Making a fist isn’t the only thing a hand can do. They can also hold things, make tools, pick up small objects, and the list goes on. It would be like claiming the reason we have voices is because we were meant to yell.

Because scientists have so many facts to go on, it’s only natural some will be tempted to make a prescriptive claim in the form of a value statement. But you should always be skeptical of statements that claim how things should be.

Who made these rules anyways?

When someone says people were meant to do something, it implies someone made it so. In the evolution example, claiming people were meant to do something would mean that someone created us with a purpose.

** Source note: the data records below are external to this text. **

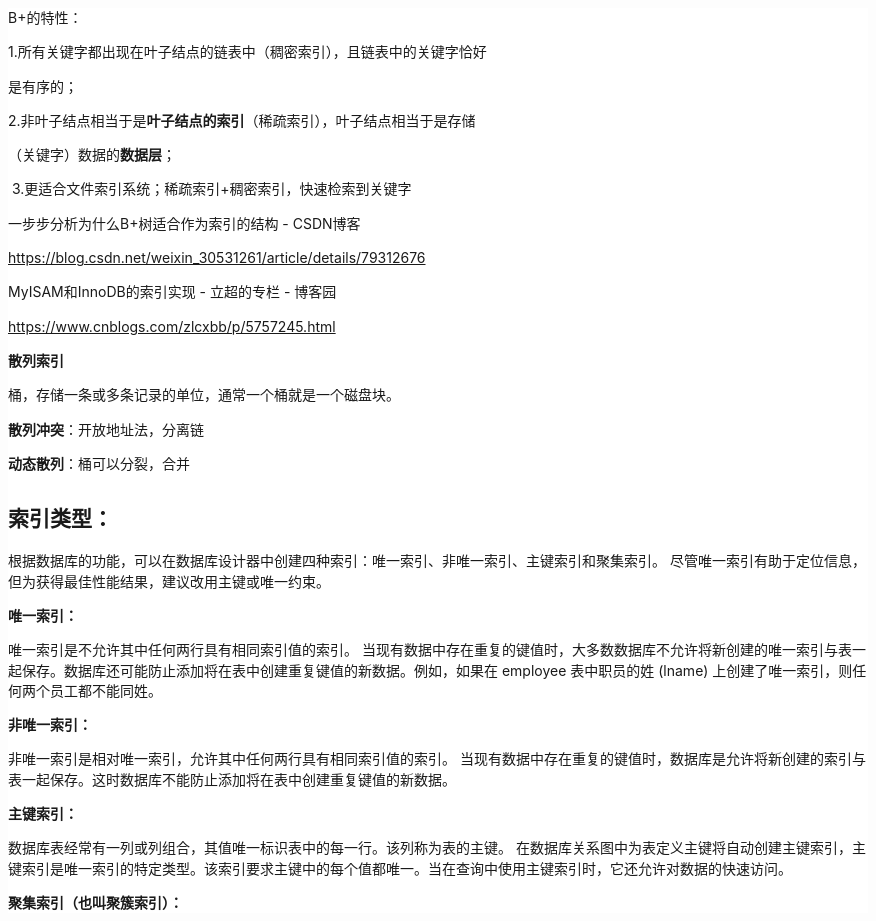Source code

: 
B+的特性：

​    1.所有关键字都出现在叶子结点的链表中（稠密索引），且链表中的关键字恰好

是有序的；

​    2.非叶子结点相当于是**叶子结点的索引**（稀疏索引），叶子结点相当于是存储

（关键字）数据的**数据层**；

​    3.更适合文件索引系统；稀疏索引+稠密索引，快速检索到关键字

一步步分析为什么B+树适合作为索引的结构 - CSDN博客 

https://blog.csdn.net/weixin_30531261/article/details/79312676

 

MyISAM和InnoDB的索引实现 - 立超的专栏 - 博客园 

https://www.cnblogs.com/zlcxbb/p/5757245.html

 

 

 

 

 

 

 

**散列索引**

桶，存储一条或多条记录的单位，通常一个桶就是一个磁盘块。

**散列冲突**：开放地址法，分离链

**动态散列**：桶可以分裂，合并

 

 

 

## 索引类型：

根据数据库的功能，可以在数据库设计器中创建四种索引：唯一索引、非唯一索引、主键索引和聚集索引。 尽管唯一索引有助于定位信息，但为获得最佳性能结果，建议改用主键或唯一约束。

**唯一索引：**

唯一索引是不允许其中任何两行具有相同索引值的索引。 当现有数据中存在重复的键值时，大多数数据库不允许将新创建的唯一索引与表一起保存。数据库还可能防止添加将在表中创建重复键值的新数据。例如，如果在 employee 表中职员的姓 (lname) 上创建了唯一索引，则任何两个员工都不能同姓。

**非唯一索引：**

非唯一索引是相对唯一索引，允许其中任何两行具有相同索引值的索引。 当现有数据中存在重复的键值时，数据库是允许将新创建的索引与表一起保存。这时数据库不能防止添加将在表中创建重复键值的新数据。

**主键索引：**

数据库表经常有一列或列组合，其值唯一标识表中的每一行。该列称为表的主键。 在数据库关系图中为表定义主键将自动创建主键索引，主键索引是唯一索引的特定类型。该索引要求主键中的每个值都唯一。当在查询中使用主键索引时，它还允许对数据的快速访问。

**聚集索引（也叫聚簇索引）：**
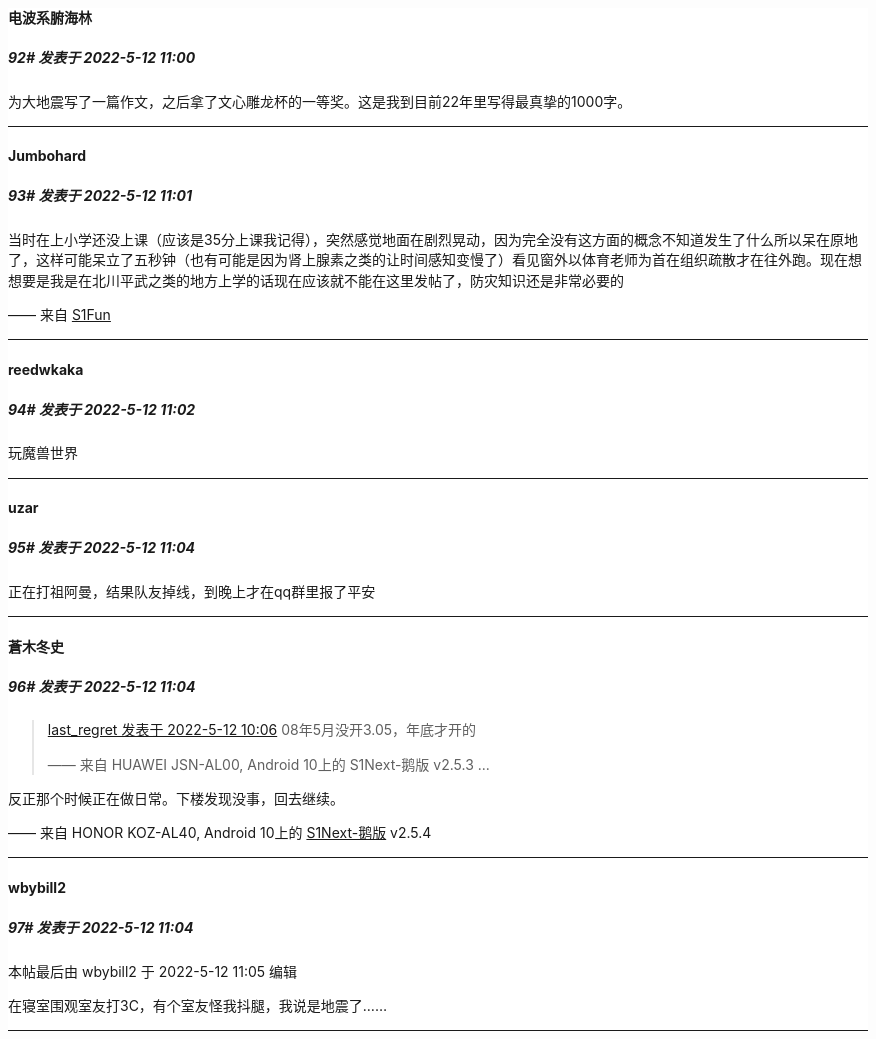 ####  电波系腑海林  
##### 92#       发表于 2022-5-12 11:00

为大地震写了一篇作文，之后拿了文心雕龙杯的一等奖。这是我到目前22年里写得最真挚的1000字。

*****

####  Jumbohard  
##### 93#       发表于 2022-5-12 11:01

当时在上小学还没上课（应该是35分上课我记得），突然感觉地面在剧烈晃动，因为完全没有这方面的概念不知道发生了什么所以呆在原地了，这样可能呆立了五秒钟（也有可能是因为肾上腺素之类的让时间感知变慢了）看见窗外以体育老师为首在组织疏散才在往外跑。现在想想要是我是在北川平武之类的地方上学的话现在应该就不能在这里发帖了，防灾知识还是非常必要的

—— 来自 [S1Fun](https://s1fun.koalcat.com)

*****

####  reedwkaka  
##### 94#       发表于 2022-5-12 11:02

玩魔兽世界



*****

####  uzar  
##### 95#       发表于 2022-5-12 11:04

正在打祖阿曼，结果队友掉线，到晚上才在qq群里报了平安

*****

####  蒼木冬史  
##### 96#       发表于 2022-5-12 11:04

<blockquote><a href="httphttps://bbs.saraba1st.com/2b/forum.php?mod=redirect&amp;goto=findpost&amp;pid=55797686&amp;ptid=2069107" target="_blank">last_regret 发表于 2022-5-12 10:06</a>
08年5月没开3.05，年底才开的

—— 来自 HUAWEI JSN-AL00, Android 10上的 S1Next-鹅版 v2.5.3 ...</blockquote>
反正那个时候正在做日常。下楼发现没事，回去继续。

—— 来自 HONOR KOZ-AL40, Android 10上的 [S1Next-鹅版](https://github.com/ykrank/S1-Next/releases) v2.5.4

*****

####  wbybill2  
##### 97#       发表于 2022-5-12 11:04

 本帖最后由 wbybill2 于 2022-5-12 11:05 编辑 

在寝室围观室友打3C，有个室友怪我抖腿，我说是地震了……

*****
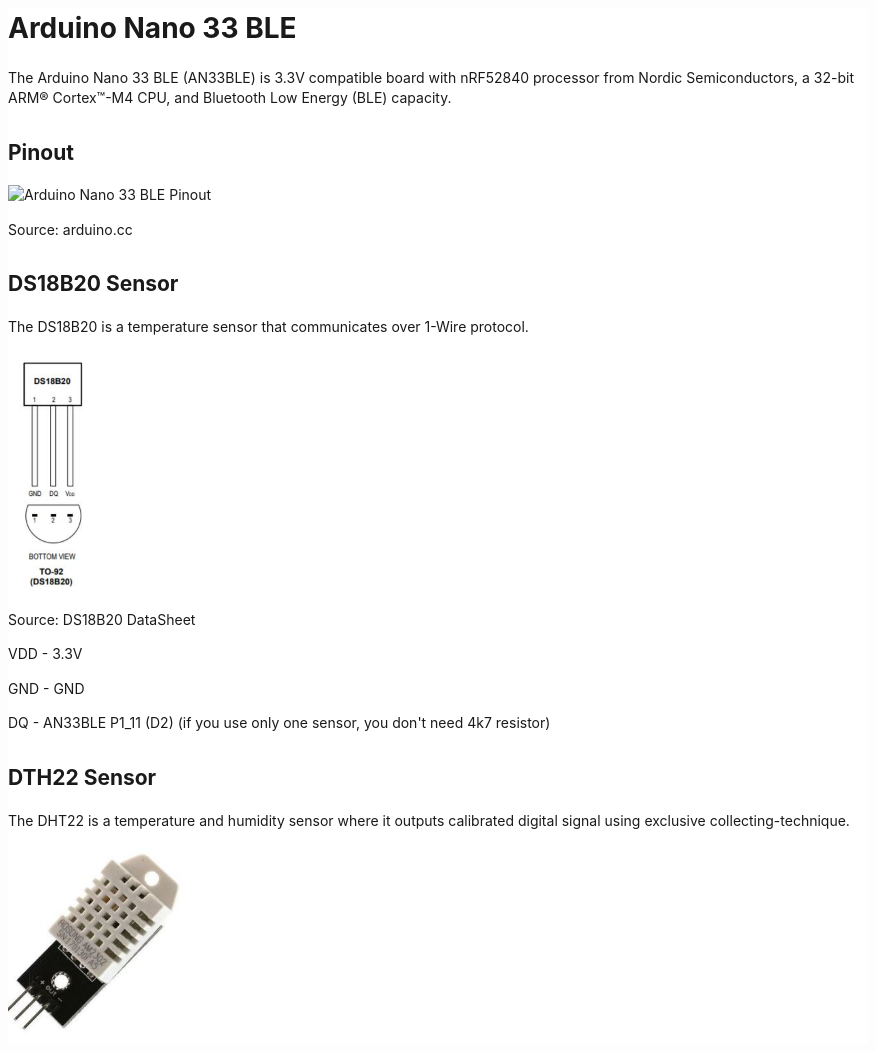 # Arduino Nano 33 BLE

The Arduino Nano 33 BLE (AN33BLE) is 3.3V compatible board with nRF52840 processor from Nordic Semiconductors, a 32-bit ARM® Cortex™-M4 CPU, and Bluetooth Low Energy (BLE) capacity.

## Pinout

<img src="https://content.arduino.cc/assets/Pinout-NANOble_latest.png" alt="Arduino Nano 33 BLE Pinout">
<p>Source: arduino.cc</p>


## DS18B20 Sensor

The DS18B20 is a temperature sensor that communicates over 1-Wire protocol.

<img src="../images/ds18b20.jpg" width="10%" alt="DS18B20 Pinout">
<p>Source: DS18B20 DataSheet</p>

VDD - 3.3V

GND - GND

DQ  - AN33BLE P1_11 (D2) (if you use only one sensor, you don't need  4k7 resistor)


## DTH22 Sensor

The DHT22 is a temperature and humidity sensor where it outputs calibrated digital signal using exclusive collecting-technique.

<img src="../images/dht22.png" width="20%" alt="DHT22 Pinout">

But there aren’t any facts to prove a purpose and help cross the bridge between facts and values. When it comes to ethics, a person with a religion might claim a higher power created something with a purpose.

These kinds of arguments always come down to debating the existence of a God. The problem with this argument is that it relies on conflating beliefs with facts and this can’t be used in a logical argument.

Right is right and wrong is wrong

Hume’s Guillotine isn’t trying to say there is no such thing as right and wrong. Instead, it says right and wrong are debatable and can never be universal truths.

At the end of the day, what you think is right and wrong is up to you. You can’t use natural facts to support your ethics, you can only argue them in the framework of your value system.

It’s perfectly ok to hold a value judgment—you’re human after all. But when it comes to a reasonable argument, your values aren’t facts. They don’t exist in the physical world and you can’t see good and evil in a microscope.